(TEXT PROVIDED Opens)

InvAgent: A Large Language Model based Multi-Agent System for Inventory Management in Supply Chains
Yinzhu Quan, Zefang Liu
TL;DR
This work proposes InvAgent, a large language model (LLM)–based zero-shot multi-agent system for inventory management in multi-echelon supply chains. By assigning an LLM-driven agent to each stage and a user proxy to coordinate, InvAgent enables adaptive, explainable decisions through chain-of-thought reasoning and structured prompts without prior training. The framework is evaluated across multiple demand scenarios, showing competitive performance, especially under variability, while highlighting the benefits of prompt design and CoT for transparency and robustness. The findings suggest that LLM-based autonomous agents can reduce inventory costs and stockouts, offering a scalable, explainable alternative to traditional heuristics and reinforcement learning approaches, with avenues for RL fine-tuning and real-world data integration in future work.

(TEXT PROVIDED Closes)

EXERCISE REQUIREMENTS:
• a. In the InvAgent summary, what is assigned to each stage of the supply chain?
• b. Write the next part of the InvAgent summary, starting after its last sentence.
The records come from a separate source.

(EXTRACTED MATERIAL Opens)

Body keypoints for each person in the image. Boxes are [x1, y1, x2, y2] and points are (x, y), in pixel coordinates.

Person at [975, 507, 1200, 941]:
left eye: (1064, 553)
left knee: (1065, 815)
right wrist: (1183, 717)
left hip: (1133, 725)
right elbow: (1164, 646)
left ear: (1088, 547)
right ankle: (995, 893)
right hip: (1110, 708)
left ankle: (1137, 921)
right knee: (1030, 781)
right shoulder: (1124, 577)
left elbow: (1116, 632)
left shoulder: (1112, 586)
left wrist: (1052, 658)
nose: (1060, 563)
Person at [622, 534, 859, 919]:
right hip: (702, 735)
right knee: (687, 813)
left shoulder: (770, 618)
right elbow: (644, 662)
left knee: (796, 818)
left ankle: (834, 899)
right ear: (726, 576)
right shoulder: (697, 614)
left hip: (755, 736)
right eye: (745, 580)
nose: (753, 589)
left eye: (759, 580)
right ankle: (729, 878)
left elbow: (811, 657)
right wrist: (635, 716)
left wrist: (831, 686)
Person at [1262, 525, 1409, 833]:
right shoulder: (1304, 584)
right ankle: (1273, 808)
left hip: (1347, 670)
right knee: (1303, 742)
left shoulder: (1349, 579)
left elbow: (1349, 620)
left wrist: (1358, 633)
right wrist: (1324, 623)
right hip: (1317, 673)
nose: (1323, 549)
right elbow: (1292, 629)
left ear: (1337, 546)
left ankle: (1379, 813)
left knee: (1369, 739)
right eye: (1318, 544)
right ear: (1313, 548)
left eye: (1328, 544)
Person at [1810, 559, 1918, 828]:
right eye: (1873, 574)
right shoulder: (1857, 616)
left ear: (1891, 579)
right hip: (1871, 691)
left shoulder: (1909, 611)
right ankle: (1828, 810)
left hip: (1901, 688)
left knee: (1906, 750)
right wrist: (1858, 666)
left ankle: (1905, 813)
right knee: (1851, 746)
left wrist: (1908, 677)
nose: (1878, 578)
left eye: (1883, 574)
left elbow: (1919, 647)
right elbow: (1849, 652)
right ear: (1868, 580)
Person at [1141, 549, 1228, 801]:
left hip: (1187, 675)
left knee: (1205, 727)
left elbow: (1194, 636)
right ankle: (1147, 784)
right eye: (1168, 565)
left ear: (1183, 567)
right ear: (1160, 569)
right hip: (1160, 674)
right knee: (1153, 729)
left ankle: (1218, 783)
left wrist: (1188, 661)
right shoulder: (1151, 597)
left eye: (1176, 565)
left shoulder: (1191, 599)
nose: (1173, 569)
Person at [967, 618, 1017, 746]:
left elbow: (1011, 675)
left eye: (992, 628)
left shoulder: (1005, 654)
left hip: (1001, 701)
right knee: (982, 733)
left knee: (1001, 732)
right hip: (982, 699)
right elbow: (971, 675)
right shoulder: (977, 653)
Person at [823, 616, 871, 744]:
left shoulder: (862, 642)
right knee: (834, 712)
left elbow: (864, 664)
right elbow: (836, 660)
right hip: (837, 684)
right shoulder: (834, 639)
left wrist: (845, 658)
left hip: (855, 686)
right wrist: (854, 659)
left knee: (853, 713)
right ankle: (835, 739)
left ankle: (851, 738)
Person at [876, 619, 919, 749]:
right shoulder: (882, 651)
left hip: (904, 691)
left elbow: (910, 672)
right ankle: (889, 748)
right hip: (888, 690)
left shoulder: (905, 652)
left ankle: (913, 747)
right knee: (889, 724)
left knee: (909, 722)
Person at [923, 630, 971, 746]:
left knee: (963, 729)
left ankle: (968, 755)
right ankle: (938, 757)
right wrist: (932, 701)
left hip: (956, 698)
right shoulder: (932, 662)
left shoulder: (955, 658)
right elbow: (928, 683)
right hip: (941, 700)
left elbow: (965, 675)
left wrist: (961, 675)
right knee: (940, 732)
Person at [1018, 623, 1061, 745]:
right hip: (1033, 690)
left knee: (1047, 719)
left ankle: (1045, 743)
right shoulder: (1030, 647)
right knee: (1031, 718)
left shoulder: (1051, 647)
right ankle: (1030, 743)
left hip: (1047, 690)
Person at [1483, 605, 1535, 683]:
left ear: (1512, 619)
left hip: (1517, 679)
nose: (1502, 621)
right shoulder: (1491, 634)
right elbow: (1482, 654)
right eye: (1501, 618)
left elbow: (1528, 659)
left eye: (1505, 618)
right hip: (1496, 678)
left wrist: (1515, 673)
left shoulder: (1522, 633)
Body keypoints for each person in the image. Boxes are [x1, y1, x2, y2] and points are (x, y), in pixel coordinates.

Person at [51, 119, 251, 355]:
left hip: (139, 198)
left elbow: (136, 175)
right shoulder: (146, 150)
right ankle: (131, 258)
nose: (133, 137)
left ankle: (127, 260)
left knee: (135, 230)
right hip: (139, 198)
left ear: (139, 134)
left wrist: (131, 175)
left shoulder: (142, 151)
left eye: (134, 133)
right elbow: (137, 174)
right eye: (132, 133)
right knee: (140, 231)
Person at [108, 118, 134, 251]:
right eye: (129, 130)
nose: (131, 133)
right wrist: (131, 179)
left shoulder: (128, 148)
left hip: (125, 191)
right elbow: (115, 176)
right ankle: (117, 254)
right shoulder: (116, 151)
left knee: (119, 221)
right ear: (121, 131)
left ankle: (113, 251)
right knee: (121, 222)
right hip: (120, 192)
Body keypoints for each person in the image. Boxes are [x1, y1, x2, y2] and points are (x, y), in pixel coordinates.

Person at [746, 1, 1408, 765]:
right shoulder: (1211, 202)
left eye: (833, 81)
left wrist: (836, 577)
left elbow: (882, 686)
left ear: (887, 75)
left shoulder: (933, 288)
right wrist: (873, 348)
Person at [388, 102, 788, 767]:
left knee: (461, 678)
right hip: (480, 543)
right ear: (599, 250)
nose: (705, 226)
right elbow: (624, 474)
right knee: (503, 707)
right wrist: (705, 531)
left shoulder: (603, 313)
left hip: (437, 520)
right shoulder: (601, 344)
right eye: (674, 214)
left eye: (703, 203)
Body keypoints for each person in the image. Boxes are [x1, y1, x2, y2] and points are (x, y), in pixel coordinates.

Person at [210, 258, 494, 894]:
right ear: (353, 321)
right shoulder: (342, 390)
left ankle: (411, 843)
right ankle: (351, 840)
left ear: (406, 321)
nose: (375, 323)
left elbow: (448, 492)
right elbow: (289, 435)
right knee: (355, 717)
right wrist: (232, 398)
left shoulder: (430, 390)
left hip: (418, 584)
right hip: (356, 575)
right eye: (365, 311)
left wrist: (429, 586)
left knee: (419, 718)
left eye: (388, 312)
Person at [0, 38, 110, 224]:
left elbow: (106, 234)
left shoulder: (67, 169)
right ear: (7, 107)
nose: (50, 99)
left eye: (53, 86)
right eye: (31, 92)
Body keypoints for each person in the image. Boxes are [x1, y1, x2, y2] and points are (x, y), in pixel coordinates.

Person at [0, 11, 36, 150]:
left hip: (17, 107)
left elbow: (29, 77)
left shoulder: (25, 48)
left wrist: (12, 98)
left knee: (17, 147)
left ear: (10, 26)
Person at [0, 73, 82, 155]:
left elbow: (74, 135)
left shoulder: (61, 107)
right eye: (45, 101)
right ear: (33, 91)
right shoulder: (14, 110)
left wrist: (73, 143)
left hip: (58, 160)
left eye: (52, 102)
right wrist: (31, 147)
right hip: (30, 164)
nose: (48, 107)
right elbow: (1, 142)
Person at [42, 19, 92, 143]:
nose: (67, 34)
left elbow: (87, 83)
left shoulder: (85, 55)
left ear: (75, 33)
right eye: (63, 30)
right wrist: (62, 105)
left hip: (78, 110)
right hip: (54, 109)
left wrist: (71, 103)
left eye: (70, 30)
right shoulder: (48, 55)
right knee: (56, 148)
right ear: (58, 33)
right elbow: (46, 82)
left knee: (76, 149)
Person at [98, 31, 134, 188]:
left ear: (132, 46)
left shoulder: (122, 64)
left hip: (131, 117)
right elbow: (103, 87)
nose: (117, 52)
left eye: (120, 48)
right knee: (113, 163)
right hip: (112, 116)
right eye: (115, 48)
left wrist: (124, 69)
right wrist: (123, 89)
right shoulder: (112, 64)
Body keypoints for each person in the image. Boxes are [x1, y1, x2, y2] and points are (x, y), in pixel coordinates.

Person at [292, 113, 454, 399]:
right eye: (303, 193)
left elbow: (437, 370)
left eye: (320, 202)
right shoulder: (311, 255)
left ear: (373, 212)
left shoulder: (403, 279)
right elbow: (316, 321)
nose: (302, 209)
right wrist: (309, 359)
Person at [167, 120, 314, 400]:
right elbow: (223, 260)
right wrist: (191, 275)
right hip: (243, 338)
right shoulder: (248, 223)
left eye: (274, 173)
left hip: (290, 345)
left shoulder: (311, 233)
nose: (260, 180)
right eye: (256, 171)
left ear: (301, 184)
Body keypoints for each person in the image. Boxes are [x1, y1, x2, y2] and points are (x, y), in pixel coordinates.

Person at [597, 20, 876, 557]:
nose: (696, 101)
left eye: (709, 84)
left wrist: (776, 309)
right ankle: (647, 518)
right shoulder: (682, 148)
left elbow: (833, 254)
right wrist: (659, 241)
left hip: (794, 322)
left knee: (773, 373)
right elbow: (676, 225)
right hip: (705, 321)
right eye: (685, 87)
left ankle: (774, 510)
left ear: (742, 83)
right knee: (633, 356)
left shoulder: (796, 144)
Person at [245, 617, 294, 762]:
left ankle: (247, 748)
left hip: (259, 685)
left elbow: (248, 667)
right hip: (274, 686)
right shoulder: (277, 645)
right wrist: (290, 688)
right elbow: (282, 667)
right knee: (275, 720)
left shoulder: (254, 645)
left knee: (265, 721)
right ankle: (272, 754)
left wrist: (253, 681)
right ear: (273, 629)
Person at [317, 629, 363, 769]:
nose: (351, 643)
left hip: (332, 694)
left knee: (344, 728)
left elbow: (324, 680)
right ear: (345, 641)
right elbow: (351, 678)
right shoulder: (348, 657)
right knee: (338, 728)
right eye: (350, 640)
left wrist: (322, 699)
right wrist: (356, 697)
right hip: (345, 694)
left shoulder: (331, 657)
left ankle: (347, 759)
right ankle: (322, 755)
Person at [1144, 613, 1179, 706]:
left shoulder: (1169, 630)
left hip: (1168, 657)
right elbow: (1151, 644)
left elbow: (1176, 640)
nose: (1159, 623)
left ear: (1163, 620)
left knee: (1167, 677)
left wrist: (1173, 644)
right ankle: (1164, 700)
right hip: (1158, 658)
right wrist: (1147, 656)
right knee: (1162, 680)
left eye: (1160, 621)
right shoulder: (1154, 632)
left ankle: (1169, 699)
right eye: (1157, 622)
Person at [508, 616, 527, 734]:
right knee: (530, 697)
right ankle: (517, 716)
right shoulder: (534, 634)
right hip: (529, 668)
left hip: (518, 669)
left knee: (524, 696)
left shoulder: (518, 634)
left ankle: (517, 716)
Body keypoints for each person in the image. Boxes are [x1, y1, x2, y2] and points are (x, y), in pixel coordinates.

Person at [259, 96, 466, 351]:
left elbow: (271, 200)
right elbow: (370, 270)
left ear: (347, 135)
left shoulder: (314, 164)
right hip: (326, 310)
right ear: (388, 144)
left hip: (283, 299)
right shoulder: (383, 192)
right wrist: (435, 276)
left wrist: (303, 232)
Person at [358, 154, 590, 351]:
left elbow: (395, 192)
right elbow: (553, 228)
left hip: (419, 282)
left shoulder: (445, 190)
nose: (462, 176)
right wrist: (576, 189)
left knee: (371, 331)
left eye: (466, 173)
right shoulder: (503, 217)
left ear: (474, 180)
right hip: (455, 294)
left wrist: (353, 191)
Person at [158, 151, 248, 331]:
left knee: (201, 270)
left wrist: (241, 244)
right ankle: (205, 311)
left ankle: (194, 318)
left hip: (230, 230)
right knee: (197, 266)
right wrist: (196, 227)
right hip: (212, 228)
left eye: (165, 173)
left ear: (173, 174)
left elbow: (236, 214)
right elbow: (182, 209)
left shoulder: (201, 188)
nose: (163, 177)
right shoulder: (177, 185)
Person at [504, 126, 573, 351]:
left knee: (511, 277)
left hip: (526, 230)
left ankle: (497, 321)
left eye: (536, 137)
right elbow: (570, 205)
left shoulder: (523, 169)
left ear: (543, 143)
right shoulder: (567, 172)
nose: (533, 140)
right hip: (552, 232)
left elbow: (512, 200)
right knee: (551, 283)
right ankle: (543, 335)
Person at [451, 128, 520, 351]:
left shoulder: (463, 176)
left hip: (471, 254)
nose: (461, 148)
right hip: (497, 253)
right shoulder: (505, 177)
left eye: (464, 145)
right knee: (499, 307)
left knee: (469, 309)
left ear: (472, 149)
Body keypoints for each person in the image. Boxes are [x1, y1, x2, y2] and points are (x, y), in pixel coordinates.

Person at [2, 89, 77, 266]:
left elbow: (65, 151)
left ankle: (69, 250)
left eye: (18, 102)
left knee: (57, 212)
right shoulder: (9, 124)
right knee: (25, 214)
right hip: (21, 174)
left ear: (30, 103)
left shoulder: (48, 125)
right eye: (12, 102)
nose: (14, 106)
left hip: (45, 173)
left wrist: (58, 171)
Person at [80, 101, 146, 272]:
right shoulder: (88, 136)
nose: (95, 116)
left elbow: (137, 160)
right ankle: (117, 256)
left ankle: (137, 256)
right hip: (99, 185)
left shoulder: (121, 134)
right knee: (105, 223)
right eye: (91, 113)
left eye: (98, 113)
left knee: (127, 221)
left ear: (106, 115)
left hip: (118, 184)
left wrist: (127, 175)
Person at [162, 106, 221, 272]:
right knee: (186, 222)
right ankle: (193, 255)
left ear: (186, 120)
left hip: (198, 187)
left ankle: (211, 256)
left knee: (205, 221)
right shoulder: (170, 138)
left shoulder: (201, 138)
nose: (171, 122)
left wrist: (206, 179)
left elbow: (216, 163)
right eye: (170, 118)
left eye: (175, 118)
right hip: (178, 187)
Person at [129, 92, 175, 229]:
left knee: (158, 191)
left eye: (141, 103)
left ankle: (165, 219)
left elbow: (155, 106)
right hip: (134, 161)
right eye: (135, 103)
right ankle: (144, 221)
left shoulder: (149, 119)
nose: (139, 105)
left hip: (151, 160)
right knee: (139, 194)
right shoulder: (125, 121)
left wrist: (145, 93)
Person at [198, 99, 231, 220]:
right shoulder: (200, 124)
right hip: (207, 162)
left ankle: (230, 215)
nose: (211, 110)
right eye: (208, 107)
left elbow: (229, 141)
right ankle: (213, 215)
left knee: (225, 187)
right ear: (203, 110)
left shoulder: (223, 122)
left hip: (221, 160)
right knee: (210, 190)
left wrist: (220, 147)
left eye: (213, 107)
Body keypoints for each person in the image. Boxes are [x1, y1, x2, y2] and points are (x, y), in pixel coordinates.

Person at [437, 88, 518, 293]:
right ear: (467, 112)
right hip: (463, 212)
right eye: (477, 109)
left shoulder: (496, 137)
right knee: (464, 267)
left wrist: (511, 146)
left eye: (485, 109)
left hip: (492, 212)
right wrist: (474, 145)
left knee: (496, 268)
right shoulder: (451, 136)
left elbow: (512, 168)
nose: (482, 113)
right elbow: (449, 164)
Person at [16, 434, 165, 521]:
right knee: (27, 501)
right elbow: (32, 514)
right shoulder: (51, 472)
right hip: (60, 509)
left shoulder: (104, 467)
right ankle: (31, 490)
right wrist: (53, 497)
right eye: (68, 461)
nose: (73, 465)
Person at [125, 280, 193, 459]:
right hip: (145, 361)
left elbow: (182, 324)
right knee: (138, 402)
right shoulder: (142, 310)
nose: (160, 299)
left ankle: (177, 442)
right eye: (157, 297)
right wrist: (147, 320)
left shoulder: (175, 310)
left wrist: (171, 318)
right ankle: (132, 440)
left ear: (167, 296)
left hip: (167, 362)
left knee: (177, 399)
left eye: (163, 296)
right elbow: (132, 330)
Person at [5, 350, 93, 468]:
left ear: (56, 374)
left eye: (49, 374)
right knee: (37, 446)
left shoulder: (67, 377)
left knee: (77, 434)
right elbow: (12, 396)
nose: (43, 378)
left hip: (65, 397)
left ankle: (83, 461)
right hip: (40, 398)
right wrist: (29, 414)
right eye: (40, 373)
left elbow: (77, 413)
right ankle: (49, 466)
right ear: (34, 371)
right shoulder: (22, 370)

(EXTRACTED MATERIAL Closes)

OUTPUTS FOR THE TASKS:
• a. An LLM-driven agent.

• b.
Abstract
Supply chain management (SCM) involves coordinating the flow of goods, information, and finances across various entities to deliver products efficiently. Effective inventory management is crucial in today's volatile and uncertain world. Previous research has demonstrated the superiority of heuristic methods and reinforcement learning applications in inventory management. However, the application of large language models (LLMs) as autonomous agents in multi-agent systems for inventory management remains underexplored. This study introduces a novel approach using LLMs to manage multi-agent inventory systems. Leveraging their zero-shot learning capabilities, our model, InvAgent, enhances resilience and improves efficiency across the supply chain network. Our contributions include utilizing LLMs for zero-shot learning to enable adaptive and informed decision-making without prior training, providing explainability and clarity through chain-of-thought, and demonstrating dynamic adaptability to varying demand scenarios while reducing costs and preventing stockouts. Extensive evaluations across different scenarios highlight the efficiency of our model in SCM.